In Stuttgart geht es um den sogenannten militärischen Arm. In Frankfurt sind ab 21. Mai die mutmasslichen Rädelsführer angeklagt, in München ab 18. Juni die übrigen mutmasslichen Mitglieder. «Dass sich drei Oberlandesgerichte parallel mit ein und derselben terroristischen Vereinigung befassen, die noch gar nicht gerichtlich festgestellt wurde, ist aussergewöhnlich», sagt Singer.

Verhandlungen komplex und aufwendig

Die Verhandlungen dürften komplex und aufwendig werden. Angeklagte in einem Verfahren können als Zeugen in anderen Verfahren geladen werden. Jedes Gericht muss seine eigenen Beweise erheben und zu seinem eigenen Urteil kommen.

Grundsätzlich seien am Ende auch sich widersprechende Urteile möglich, sagt Singer – wobei Beobachter dies für unwahrscheinlich halten. Die Erwartung ist, dass die Bundesanwaltschaft als Anklagebehörde den Überblick be- und die Fäden zusammenhält. Der Generalbundesanwalt sei das Bindeglied, die Klammer, so Gerichtspräsident Singer.

Allein der Prozess in Stuttgart hat Dimensionen, die die Kapazitäten der meisten Gerichte sprengen würden. Neun Angeklagte, fünf Richter, zwei Ergänzungsrichter als Ersatzspieler und nicht weniger als 22 Verteidiger. Dazu strengste Sicherheitsvorkehrungen.

Die Angeklagten sitzen hinter dicken Glasscheiben. Per Mikrofon können sie mit ihren Verteidigern sprechen. Singer berichtet von insgesamt 400'000 Blatt Ermittlungsakten um die Reuss-Gruppe, die 700 Leitz-Ordner füllen.
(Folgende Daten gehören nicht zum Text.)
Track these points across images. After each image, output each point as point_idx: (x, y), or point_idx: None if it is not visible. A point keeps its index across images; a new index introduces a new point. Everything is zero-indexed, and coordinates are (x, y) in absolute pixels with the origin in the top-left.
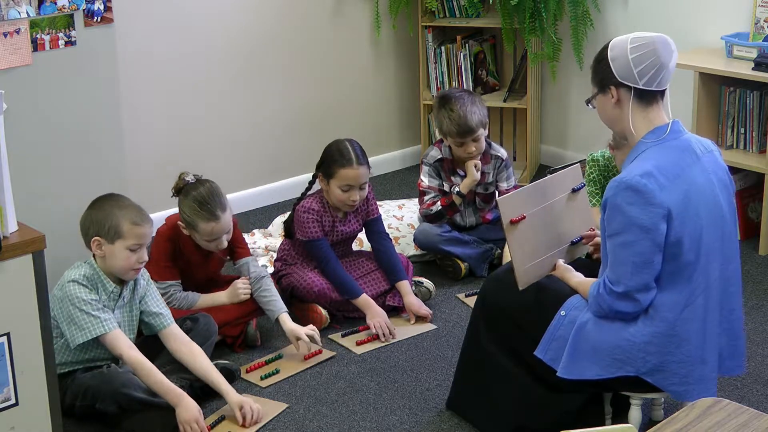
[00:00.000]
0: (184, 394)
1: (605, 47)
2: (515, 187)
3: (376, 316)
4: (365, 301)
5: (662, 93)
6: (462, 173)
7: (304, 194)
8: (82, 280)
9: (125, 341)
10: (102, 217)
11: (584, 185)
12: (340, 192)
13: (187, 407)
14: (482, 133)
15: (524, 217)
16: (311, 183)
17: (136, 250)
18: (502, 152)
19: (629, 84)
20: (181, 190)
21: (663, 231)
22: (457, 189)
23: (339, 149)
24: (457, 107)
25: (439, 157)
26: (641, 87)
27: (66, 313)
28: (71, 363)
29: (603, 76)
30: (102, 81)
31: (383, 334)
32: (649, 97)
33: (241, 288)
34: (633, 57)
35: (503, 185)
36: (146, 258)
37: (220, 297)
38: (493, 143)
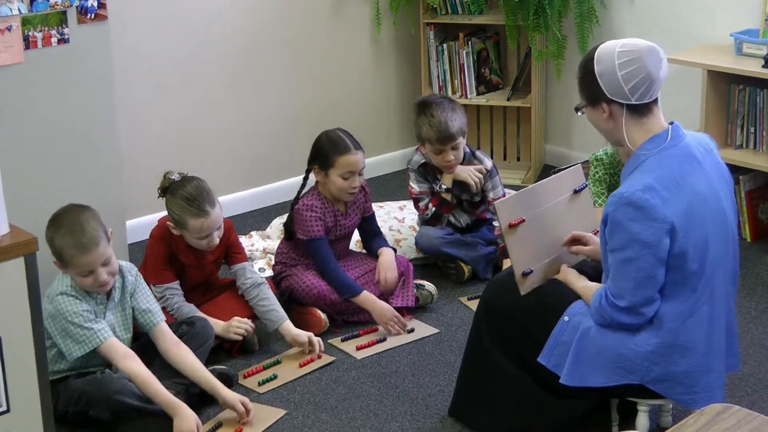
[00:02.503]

Besorgniserregende gesellschaftliche Entwicklung

Die in Stuttgart Angeklagten sollen sich im Jahr 2022 der Vereinigung angeschlossen und sich für den «militärischen Arm» engagiert haben. Dieser habe die geplante Machtübernahme mit Waffengewalt durchsetzen sollen. Dazu sei schon mit dem Aufbau eines deutschlandweiten Systems von mehr als 280 militärisch organisierten Verbänden, sogenannten Heimatschutzkompanien, begonnen worden. Die «Heimatschutzkompanie Nr. 221» soll für den Bereich der Gebiete Freudenstadt und Tübingen zuständig gewesen sein.

Wichtig: Für Beschuldigten gilt bis zu einem etwaigen Urteil die Unschuldsvermutung. Bezogen auf die Reichsbürgerszene im Allgemeinen macht Gerichtspräsident Singer deutlich: «Das sind keine netten Onkel, die irgendwelche komischen Ideen haben.» Die wachsende Zahl an Anklagen gegen Reichsbürger und Rechtsextreme sei Teil einer besorgniserregenden gesellschaftlichen Entwicklung.

Das zeigen auch die Schüsse von Reutlingen, denen sich das Stuttgarter Gericht zu Beginn des Prozesses widmen will. Unter den Angeklagten ist nämlich auch der Mann, der am 22. März 2023 bei der Durchsuchung seiner Wohnung mehrfach mit einem halbautomatischen Schnellfeuergewehr auf Polizisten eines Spezialeinsatz­kommandos geschossen und dadurch zwei Beamte verletzt haben soll.